What the task requires:
Reproduce word for word the passage of the Green Goddess piece below from "But that hasn't" to "we wanted to.".

======== Extract ========

Now one suspects that Mr. Gaiman is an honorable man, all things considered. Couldn’t help but wonder what spot that phrase could get me into though. A simple Google search brought up Chef DeBarr's livejournal and the restaurant's website. It didn't take long to realize we'd be dining at the table of chefs who did things with ingredients that Da Vinci did with set squares and a single argyle sock. Strangely, the place was a only street away. No one at the hotel had heard of it but we were far too hungry to be scared off. I put their lack of knowledge down to the fact the website said it had only opened a month previous to our arrival.

In a matter of minutes, there it was: a snug warm place opposite the Pelican Club. Dim lighting, check. No fancy outfits inside, check. In fact, since we were dining late on a Sunday night, no one else but us, either. Two apron-wearing men stood behind a counter, staring at us while we stared at them.

The first thing you notice is that you aren't treated as customers, cash cows or outsiders even, which are types of treatment you can receive elsewhere in the city, especially in the Quarter. And who can blame a body? Tourists truck in with their frozen daiquiris, their cargo shorts and their cranky toddlers and demand ketchup on a po-boy, jambalaya without rabbit and crawfish étouffée without crawfish.

But that hasn't bothered the proprietors of the Green Goddess. The moment we stepped in, we were treated as co-conspirators, as if there was a great game afoot that we could be a part of if we wanted to.

It was hard to whisper anything to a server, let alone a password, because there was Chef DeBarr, standing two feet away and asking what we were in the mood for. Also, there’s no polite way of vocalizing a password days. You can’t sit there with your knees politely together and murmur some rubbish in someone's ear. I laconically blurted out-- “By the way, I was told to say ‘Mezze of Destruction’!" before half-ducking under our table, ready for anything—an explosion, a dancing ferret, a talk-show host, a well-aimed wok. Instead, we were greeted by Chef DeBarr’s warm chuckle.

“Ah, so Neil sent you then? The Mezz! That's great-- Well, for today we have a variation on the Pimm's cup. Why don't you sit down, anywhere you want to.” He then proceeded to tell us that the easter egg was a little agreement Mr. Gaiman and he had going, a personal nod from his side to the Sandman book, Brief Lives. As he moved behind the bar with all the grace of a minuet dancer, he began throwing ingredient names at us, juggling them back and forth as he sliced fresh cucumbers fine, and mixed this most delicious summer concoction: according to Chef DeBarr, their Pimm's Cup is based on the British gin-based liqueur and is a wonderful summertime cocktail which always features a cucumber in the drink:

The Green Goddess at that time hadn’t a liquor license, a smallish hurdle only for the chefs at GG and one that has long since been removed. Chef DeBarr mixed us non-alcoholic cocktail juices the entire evening though, an intrepid taste-bud extravaganza that when savored felt like the best parts of Roald Dahl and Dr. Seuss shaken together then served over ice.

======== Exercise data ========

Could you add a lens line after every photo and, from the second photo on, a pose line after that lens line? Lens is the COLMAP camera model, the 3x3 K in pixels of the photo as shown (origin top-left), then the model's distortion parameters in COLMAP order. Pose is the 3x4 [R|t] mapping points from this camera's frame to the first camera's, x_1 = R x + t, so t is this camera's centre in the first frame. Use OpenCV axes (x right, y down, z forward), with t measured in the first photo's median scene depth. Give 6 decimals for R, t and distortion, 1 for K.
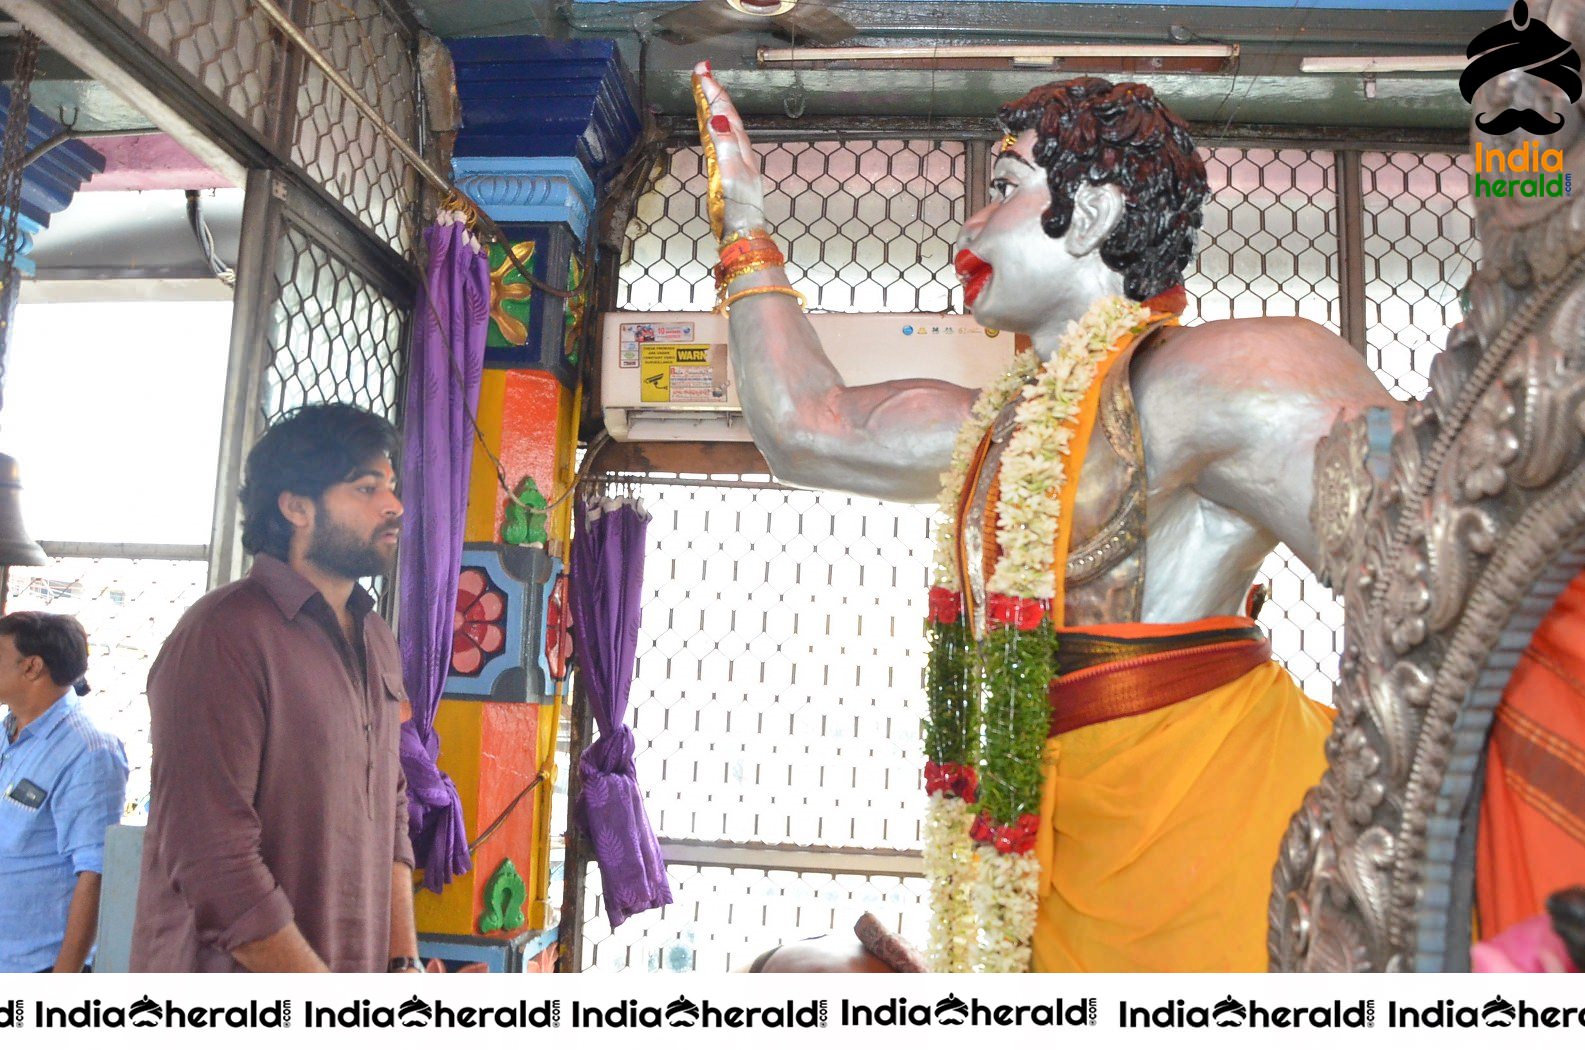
lens RADIAL K [[1248.5, 0, 796.9], [0, 1248.5, 530.8], [0, 0, 1]] dist [-0.157637, 0.127794]
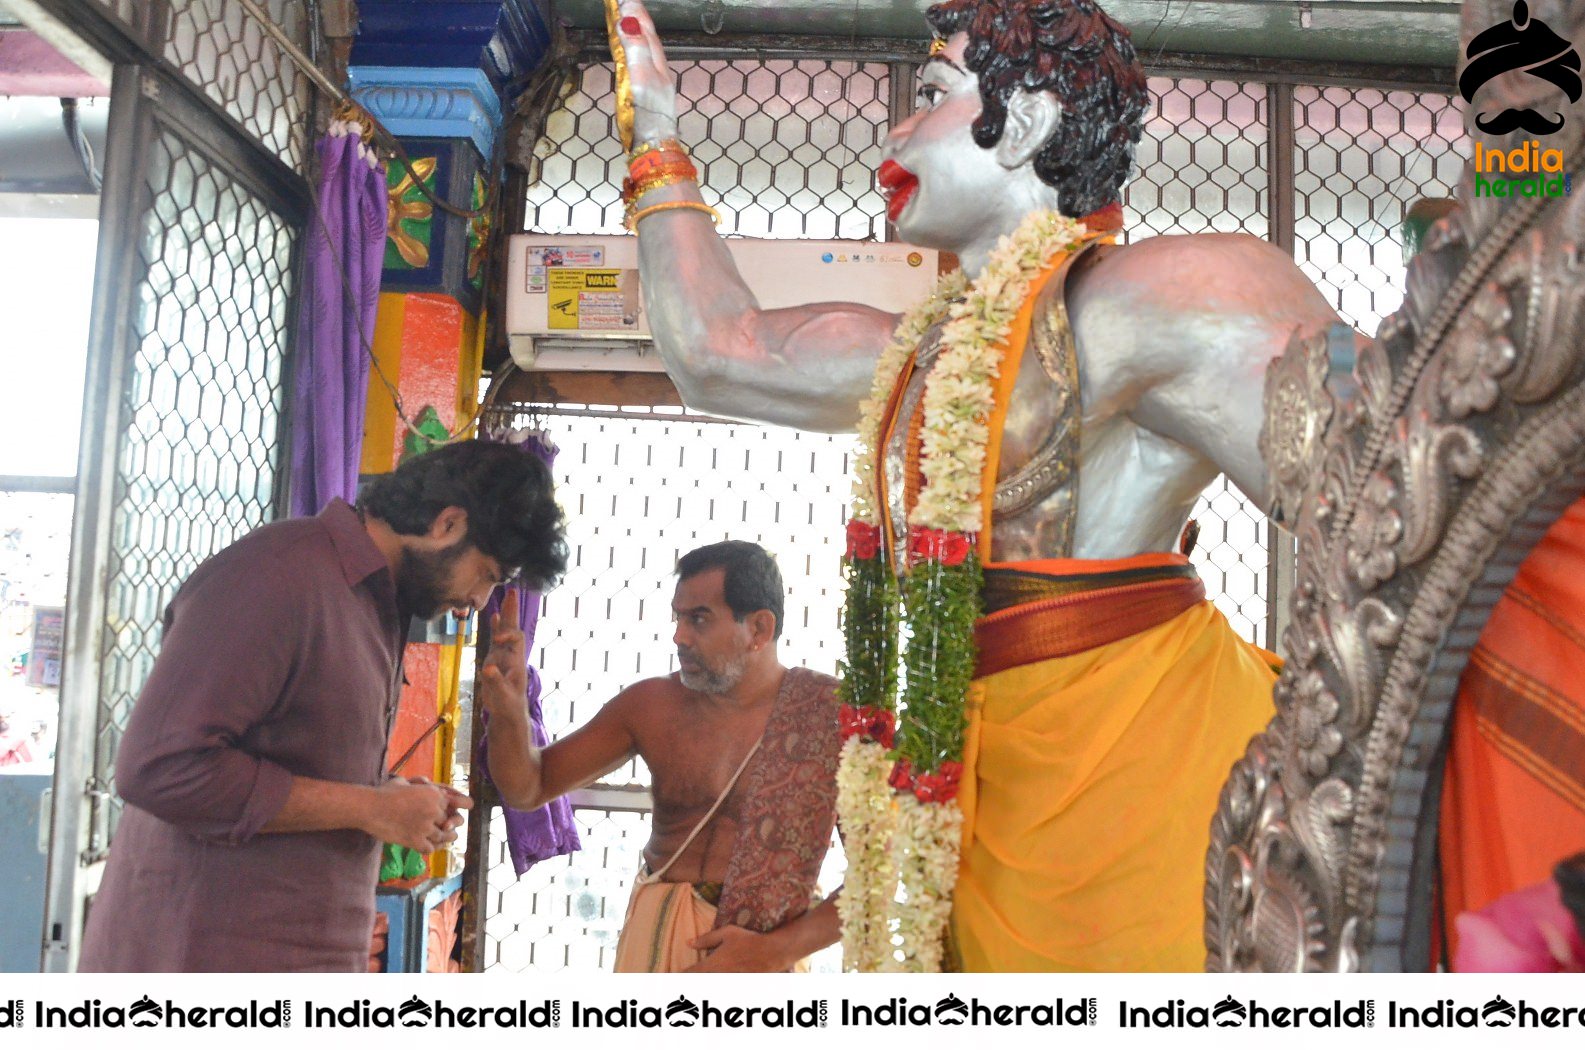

========

Task output:
But that hasn't bothered the proprietors of the Green Goddess. The moment we stepped in, we were treated as co-conspirators, as if there was a great game afoot that we could be a part of if we wanted to.